Unfortunately, you lost the use
of your left eye–”
“What do you mean I lost the use of my left eye?!”
I interrupt a little louder than I intended.
My mom’s hand grips my shoulder tighter at my outburst.
“You had embedded glass in your eye,” he explains,
cocking an eyebrow.
I have no
left eye?
I absent-mindedly reach up
and touch the bandage over my eye.
My missing eye.
I
can’t even think about that right now.
It’s too much.
I can feel that
fireball in my chest growing. That bastard took my eye from me as well as
everything else.
Wait a minute!
Shit.
My scholarship.
I need both my eyes to play soccer.
If I can’t play soccer, then my scholarship
gets revoked.
No scholarship, no
college.
No college, no degree.
What am
I going to do?!
I decide to cross
that bridge when I get to it.
For now, I
want to focus on more immediate concerns.
I look around and notice that everyone is watching me.
“Sorry.” I gesture to the doctor to continue.
He nods his head.
“Right.
Besides your eye and concussion, you have a
compound fracture in your right arm. Your forearm was broken in multiple
places.
We believe the airbag may have
forced your arm into your head.” He doesn’t really have to try to explain what
happened, I don’t really care.
I don’t
care?
“We set the bone and placed some pins to hold them
in place.
Unfortunately, we can’t do
anything about the tendons yet.
With
time and physical therapy you should be able to hold a pencil again.”
Unfortunately
must be his favorite
word.
Great, so now I can’t use my hand
either.
I’m right handed too.
The only way this could get any worse is if
they come in and tell us that Sam died during surgery.
Idiot! You just
cursed it!
Sam yells in my head.
I
mentally slap my forehead.
I
am
an
idiot because right then a nurse knocks on the door and calls Nate and
Mary.
They get up and go into the
hallway. I squeeze my eyes shut at my stupidity.
How many times has something happened when I
mentioned it?
Too
numerous to count.
Nate and Mary return after what feels like hours
of waiting.
I’m practically sitting on
the edge of my bed hoping for good news about Sam.
The expression on their faces is not at all
encouraging and I feel my heart sink.
“Sam… survived the surgery,” Mary starts, but
breaks down before she can say more. Definitely not a good sign, but at least
the first part of the information is good.
She’s alive!
Anything after that
is just an obstacle that we can overcome.
Nate pulls her into his chest and holds her while he finishes.

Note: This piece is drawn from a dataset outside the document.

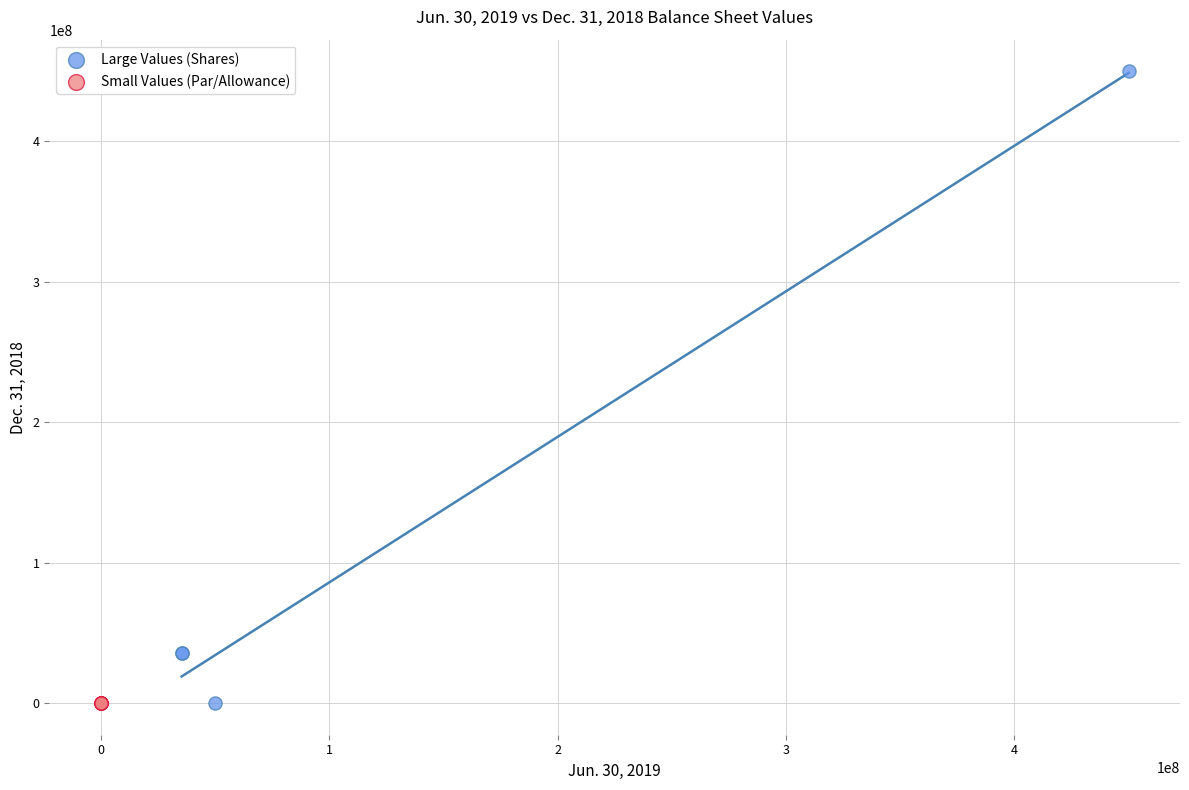

Which series has the widest spread of Y values?

Large Values (Shares)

“They repaired her lung and kidney.
Her arm and legs are crushed.
She’s being moved to a private room at the
moment. She…” He swallows a lump in his throat and squeezes Mary a little
tighter.
She offers no complaint as she
returns his embrace.
“She didn’t wake up from the anesthesia.
Apparently, there was a lot of pressure on
her brain.
She’s not
waking up
.” I’m shocked and can’t really
comprehend this information.
I place this
news and all appropriate responses into a ball and add it to my chest.
I’m sure I should be emotional about this,
but I don’t feel anything at the moment.
It’s like I’m a blank slate.
Nothing.
“Does that mean what I think that means, Sir?” I
ask.
Mary nods into Nate’s chest, but
Nate is the one who answers.
“She’s in a coma, Son.” The silence that follows
is dark, heavy, and completely fills the room.